Monday, June 30, 2014

Iraq is the mistake that won't go away

Iraq is the foreign policy disaster that won't go away. Eight years after President George W. Bush set the United States on a campaign to reform the Middle East by toppling a cruel and ruthless dictator, Iraq is in many ways worse off than it was under Saddam Hussein and before more than 4,000 Americans and tens of thousands of Iraqis died in the unending warfare the 2003 invasion touched off.

President Obama, who had opposed the war from the beginning and was eager to get U.S. troops out of the country, now has decided to send U.S. troops — advisers only — back into Iraq in a last-ditch effort to halt the spread of Islamic extremism. The Islamic State of Iraq and Syria has taken control of a large swath of Iraq and parts of Syria. ISIS leaders have proclaimed a new country, the beginning on an Islamic caliphate, and they have imposed a totalitarianism whose cruelty rivals Saddam's.

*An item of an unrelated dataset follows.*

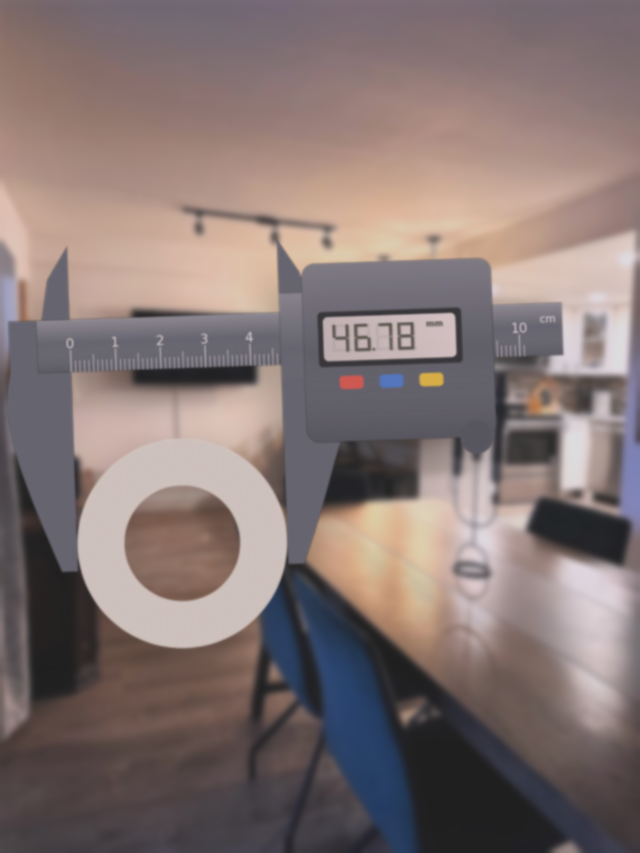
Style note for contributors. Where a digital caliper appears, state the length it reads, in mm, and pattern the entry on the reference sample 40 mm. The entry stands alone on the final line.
46.78 mm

Thomas Ricks' book on the first phase of the Iraq War was titled "Fiasco," perhaps the most appropriate title in nonfiction history. The invasion of Iraq has been called the worst foreign policy blunder in American history. The invasion was based on several assumptions, all of which proved to be wrong: (1) Al-Qaida had a base in Iraq; (2) Iraq had "weapons of mass destruction"; (3) Iraqis would welcome American troops with open arms and flowers; (4) establishment of a democratic Iraq would transform the Middle East.

As bad as Saddam was, he had kept a lid on sectarian violence. Removing him and his entire governmental structure, including police, security and military, unleashed the Sunni vs. Shia violence that nearly tore the country apart in 2006. Sectarian violence is at work again as Sunni-dominated ISIS attempts to wrest control of the country from the Shia-dominated government in Baghdad.

President Obama, who wanted no part of the Iraq War, has to re-examine his own actions. His eagerness to leave Iraq behind and his hesitancy to involve America in the Syrian civil war may have contributed to the rise of ISIS and the failures of the Iraqi government.

George W. Bush started this hubris-filled fiasco, but Barack Obama seems unable to find a way to stop it.